Karpagam JCS ISSN: 2582 – 8525 (Print), 2583 – 3669 (Online)

Energy Optimization Techniques for Smart Wearable Computing in Textile Industries

Abstract
Smart wearable computing integrated into textile industries is emerging as a transformative technology for healthcare, fitness, and industrial monitoring applications. However, the continuous collection, processing, and transmission of sensor data in smart fabrics lead to significant energy consumption, which directly impacts system performance, durability, and user adoption. This research presents energy optimization techniques that combine lightweight machine learning models, reinforcement learning-based power scheduling, and adaptive duty cycling to improve the efficiency of smart wearable systems. The proposed framework incorporates federated learning for on-device training to reduce cloud communication and energy harvesting modules to extend battery life.
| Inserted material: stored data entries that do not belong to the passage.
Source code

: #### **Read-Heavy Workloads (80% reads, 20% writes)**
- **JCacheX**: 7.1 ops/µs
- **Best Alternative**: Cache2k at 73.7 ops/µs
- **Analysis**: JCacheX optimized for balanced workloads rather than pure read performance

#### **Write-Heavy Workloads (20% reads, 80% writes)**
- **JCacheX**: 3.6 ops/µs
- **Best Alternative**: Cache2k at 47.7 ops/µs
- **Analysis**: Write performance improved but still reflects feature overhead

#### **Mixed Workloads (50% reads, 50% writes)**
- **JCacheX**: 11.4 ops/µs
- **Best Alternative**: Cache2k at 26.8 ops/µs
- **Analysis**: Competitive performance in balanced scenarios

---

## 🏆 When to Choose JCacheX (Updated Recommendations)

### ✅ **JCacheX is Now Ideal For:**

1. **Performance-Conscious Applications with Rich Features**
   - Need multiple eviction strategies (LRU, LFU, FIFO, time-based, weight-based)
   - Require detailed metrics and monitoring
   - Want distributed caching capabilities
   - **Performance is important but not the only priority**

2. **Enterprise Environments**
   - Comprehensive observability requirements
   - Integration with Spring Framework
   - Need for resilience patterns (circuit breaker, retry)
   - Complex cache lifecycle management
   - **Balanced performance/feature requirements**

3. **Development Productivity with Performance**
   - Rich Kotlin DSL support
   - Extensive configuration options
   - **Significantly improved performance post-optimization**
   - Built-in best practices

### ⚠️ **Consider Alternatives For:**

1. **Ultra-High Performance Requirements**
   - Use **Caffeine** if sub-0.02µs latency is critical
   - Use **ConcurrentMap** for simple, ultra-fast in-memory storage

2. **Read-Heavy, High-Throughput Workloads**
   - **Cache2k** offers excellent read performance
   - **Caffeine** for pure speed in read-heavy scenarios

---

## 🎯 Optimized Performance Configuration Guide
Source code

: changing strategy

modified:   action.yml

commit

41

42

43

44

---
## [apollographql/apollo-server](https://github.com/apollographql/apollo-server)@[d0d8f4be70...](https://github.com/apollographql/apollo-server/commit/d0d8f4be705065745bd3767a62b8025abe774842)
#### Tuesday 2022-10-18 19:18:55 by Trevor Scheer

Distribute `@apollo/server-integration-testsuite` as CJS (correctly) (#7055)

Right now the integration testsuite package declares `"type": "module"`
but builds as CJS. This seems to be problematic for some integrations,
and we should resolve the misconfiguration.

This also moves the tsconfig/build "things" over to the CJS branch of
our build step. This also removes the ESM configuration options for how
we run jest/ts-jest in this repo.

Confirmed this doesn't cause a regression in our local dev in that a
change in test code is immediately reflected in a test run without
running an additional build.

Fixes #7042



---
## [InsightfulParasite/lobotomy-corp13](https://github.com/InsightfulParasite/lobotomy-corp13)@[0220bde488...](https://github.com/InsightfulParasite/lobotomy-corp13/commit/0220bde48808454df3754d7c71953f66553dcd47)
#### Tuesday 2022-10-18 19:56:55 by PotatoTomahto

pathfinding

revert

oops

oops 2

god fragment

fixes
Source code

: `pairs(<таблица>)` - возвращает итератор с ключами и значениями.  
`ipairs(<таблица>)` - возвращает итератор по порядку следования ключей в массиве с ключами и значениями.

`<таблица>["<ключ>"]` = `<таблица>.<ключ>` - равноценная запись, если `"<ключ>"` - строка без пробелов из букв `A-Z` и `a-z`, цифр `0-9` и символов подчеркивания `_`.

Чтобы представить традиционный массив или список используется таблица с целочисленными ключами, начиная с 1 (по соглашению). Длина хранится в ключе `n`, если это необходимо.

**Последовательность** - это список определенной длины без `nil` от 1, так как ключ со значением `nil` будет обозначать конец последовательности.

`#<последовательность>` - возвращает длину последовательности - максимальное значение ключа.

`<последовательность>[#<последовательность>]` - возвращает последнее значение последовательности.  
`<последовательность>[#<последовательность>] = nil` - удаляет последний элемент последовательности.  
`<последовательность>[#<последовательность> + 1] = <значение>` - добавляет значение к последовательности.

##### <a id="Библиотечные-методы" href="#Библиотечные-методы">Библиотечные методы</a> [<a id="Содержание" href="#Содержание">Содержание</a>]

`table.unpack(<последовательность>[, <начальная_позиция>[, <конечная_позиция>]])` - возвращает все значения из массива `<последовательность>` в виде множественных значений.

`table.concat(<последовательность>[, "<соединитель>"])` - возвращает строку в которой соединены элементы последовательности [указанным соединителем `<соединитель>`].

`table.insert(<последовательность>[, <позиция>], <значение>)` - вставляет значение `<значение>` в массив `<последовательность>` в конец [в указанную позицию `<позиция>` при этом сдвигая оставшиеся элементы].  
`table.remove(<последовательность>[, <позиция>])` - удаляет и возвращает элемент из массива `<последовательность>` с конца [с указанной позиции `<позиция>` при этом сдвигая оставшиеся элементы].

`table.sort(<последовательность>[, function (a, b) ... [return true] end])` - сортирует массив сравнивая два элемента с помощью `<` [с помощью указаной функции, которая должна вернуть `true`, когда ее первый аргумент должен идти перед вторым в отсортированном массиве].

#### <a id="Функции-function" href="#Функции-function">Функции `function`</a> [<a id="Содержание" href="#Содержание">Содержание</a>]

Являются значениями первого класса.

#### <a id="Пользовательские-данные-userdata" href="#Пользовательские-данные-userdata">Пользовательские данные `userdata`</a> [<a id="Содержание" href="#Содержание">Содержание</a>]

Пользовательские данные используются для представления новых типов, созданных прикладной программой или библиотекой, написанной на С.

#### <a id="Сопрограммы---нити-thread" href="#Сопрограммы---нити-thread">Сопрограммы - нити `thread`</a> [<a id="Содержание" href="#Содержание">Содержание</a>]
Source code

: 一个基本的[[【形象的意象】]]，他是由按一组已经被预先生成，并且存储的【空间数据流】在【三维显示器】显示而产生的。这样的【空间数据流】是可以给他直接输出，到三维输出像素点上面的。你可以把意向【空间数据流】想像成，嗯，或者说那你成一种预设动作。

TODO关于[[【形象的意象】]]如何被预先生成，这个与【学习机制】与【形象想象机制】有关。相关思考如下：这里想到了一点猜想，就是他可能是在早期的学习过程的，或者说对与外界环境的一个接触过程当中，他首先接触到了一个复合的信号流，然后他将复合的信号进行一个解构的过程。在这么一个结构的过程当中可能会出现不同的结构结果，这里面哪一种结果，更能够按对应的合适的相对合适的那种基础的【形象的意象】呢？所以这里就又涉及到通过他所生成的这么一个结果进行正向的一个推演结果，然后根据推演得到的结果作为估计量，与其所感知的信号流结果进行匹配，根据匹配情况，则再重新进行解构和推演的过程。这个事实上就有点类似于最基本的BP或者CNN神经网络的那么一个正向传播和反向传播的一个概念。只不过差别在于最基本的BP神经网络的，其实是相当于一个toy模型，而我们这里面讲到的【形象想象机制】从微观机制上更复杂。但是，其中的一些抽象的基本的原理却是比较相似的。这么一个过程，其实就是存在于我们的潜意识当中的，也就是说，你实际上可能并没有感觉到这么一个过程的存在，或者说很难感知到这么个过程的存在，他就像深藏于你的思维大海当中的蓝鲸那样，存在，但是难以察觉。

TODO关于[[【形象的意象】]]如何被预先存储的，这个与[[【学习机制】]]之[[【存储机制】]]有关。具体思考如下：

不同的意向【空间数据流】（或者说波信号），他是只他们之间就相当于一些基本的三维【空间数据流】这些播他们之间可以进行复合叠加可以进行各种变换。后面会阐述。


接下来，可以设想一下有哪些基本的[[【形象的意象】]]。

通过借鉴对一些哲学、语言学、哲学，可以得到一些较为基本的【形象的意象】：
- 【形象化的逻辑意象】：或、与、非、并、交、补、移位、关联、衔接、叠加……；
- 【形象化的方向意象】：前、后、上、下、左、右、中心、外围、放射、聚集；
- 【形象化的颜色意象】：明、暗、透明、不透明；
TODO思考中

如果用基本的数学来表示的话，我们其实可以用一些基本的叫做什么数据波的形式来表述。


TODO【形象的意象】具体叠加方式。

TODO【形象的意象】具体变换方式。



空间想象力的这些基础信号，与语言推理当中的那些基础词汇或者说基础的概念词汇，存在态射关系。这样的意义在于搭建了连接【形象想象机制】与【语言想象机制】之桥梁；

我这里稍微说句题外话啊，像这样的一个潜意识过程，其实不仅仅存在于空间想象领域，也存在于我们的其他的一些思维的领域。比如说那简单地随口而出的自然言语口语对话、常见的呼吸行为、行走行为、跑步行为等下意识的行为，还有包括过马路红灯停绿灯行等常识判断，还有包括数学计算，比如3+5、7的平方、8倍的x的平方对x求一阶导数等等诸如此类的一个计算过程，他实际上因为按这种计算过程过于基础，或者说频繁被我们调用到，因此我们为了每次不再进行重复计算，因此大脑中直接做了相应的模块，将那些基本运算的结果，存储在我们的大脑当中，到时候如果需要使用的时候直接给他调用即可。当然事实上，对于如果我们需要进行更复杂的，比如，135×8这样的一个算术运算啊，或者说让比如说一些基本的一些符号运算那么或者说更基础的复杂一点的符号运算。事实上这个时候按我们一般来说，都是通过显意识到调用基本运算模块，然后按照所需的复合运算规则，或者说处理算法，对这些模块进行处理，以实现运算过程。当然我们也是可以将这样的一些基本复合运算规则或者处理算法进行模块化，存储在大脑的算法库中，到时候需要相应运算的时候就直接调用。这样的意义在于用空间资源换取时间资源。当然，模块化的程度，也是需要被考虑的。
Experimental evaluation on textile-integrated sensor prototypes demonstrates up to 42% reduction in power consumption, while maintaining an average model accuracy of 95.8% for activity recognition and 96.2% for physiological monitoring tasks. Compared to baseline wearable systems, the approach improves system uptime by 37% and sustains real-time data processing under constrained power budgets. These results indicate that energy-efficient algorithms are crucial for scaling next-generation wearable computing in textile industries, ensuring both high accuracy and sustainable performance for real-world applications.